## What the task asks
Set down the entries again word for word, without any of the images.

BEGIN

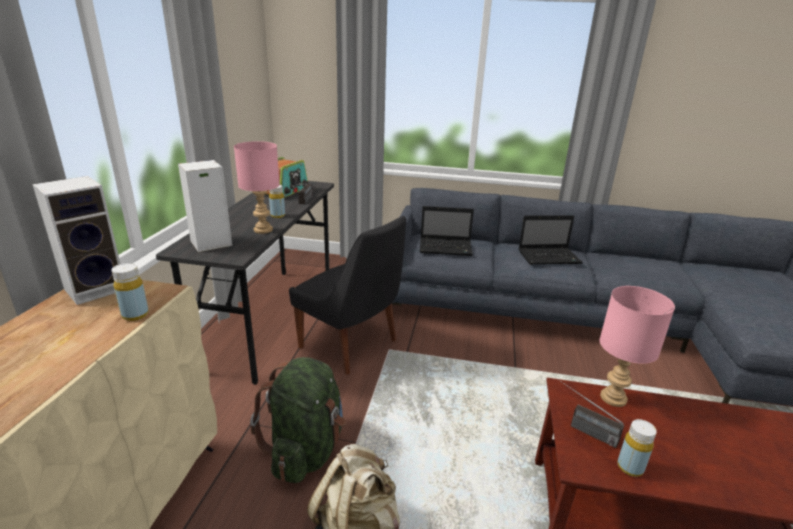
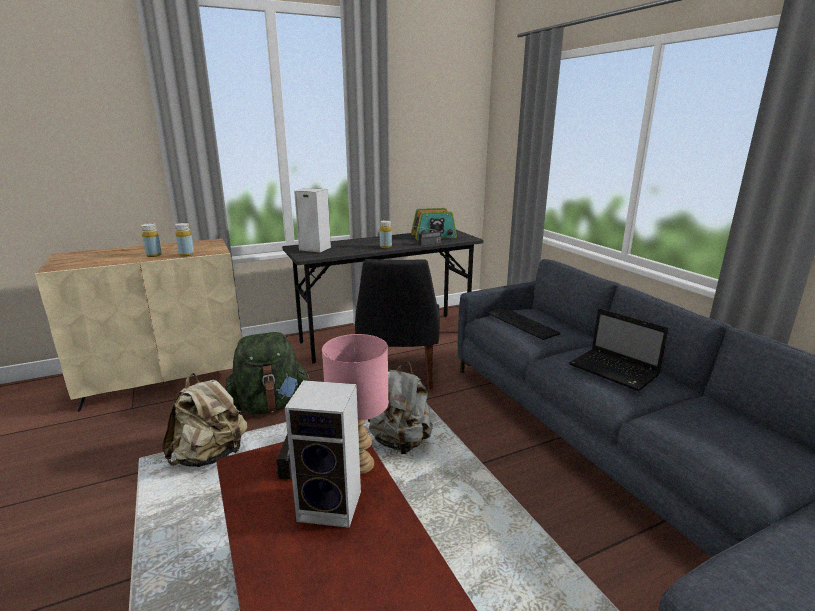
camera: 55 degrees right, 5 degrees down
(97, 288) = (206, 243): speaker -> speaker (332, 505)
(263, 230) = (355, 251): pink table lamp -> none
(446, 248) = (523, 323): laptop -> keyboard
(456, 392) = (401, 442): none -> grey backpack
(630, 467) = (255, 492): yellow bottle -> yellow bottle (154, 255)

END

## Response to this exercise
camera: 55 degrees right, 5 degrees down
(97, 288) = (206, 243): speaker -> speaker (332, 505)
(263, 230) = (355, 251): pink table lamp -> none
(446, 248) = (523, 323): laptop -> keyboard
(456, 392) = (401, 442): none -> grey backpack
(630, 467) = (255, 492): yellow bottle -> yellow bottle (154, 255)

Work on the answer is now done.